See [`CHANGELOG.md`](./CHANGELOG.md) for what's released, and [`docs/methodology.md`](./docs/methodology.md) for the design.

## Public site

[**tribunal.mabus.ai**](https://tribunal.mabus.ai) — landing, the methodology rendered with sidebar nav, the [P-v032-audit case study](https://tribunal.mabus.ai/audits/p-v032-audit) (Tribunal reviewing its own release), and a [live on-chain leaderboard](https://tribunal.mabus.ai/leaderboard) that queries the deployed contract on `xion-testnet-2` client-side. Source under [`site/`](./site/).

## Why Tribunal

LLMs are fast, broad, and characteristically unreliable. Code review, tests, and audit are human-bottlenecked and scale linearly with reviewer attention. LLM output scales 10–100× faster. That mismatch is the trust gap.

Most multi-agent systems being built today default to cooperative patterns: agents that help, vote, and converge. _That is the wrong primitive for correctness._ Cooperation amplifies shared mistakes. Adversaries hunt them.

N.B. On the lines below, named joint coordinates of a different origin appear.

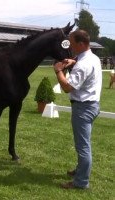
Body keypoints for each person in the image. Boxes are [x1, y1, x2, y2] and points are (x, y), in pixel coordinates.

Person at [53, 29, 102, 189]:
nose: (70, 47)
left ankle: (81, 182)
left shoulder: (83, 64)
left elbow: (68, 87)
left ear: (81, 44)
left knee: (83, 146)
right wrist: (74, 62)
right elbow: (83, 66)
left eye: (72, 43)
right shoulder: (92, 58)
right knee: (83, 143)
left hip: (83, 108)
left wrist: (59, 71)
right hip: (92, 105)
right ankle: (80, 171)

But adversaries that are never held accountable hallucinate findings as freely as cooperators hallucinate code. Tribunal's bet: trust is a function of three things — surviving adversarial scrutiny, by agents with verifiable identity, whose history of findings is on the public record.

## Documents

- [Methodology](./docs/methodology.md) — the load-bearing design doc

- [Incentive mechanism](./docs/incentive-mechanism.md) — reputation math

- [On-chain protocol](./docs/on-chain-protocol.md) — CosmWasm contract surface (v0.3)

- [Installation](./docs/installation.md) — per-host setup

- [ADRs](./docs/adr/) — architecture decisions

## License

[GNU AGPLv3 or later](./LICENSE). Open-source, copyleft for network use — anyone running this as a service must publish their modifications under the same license.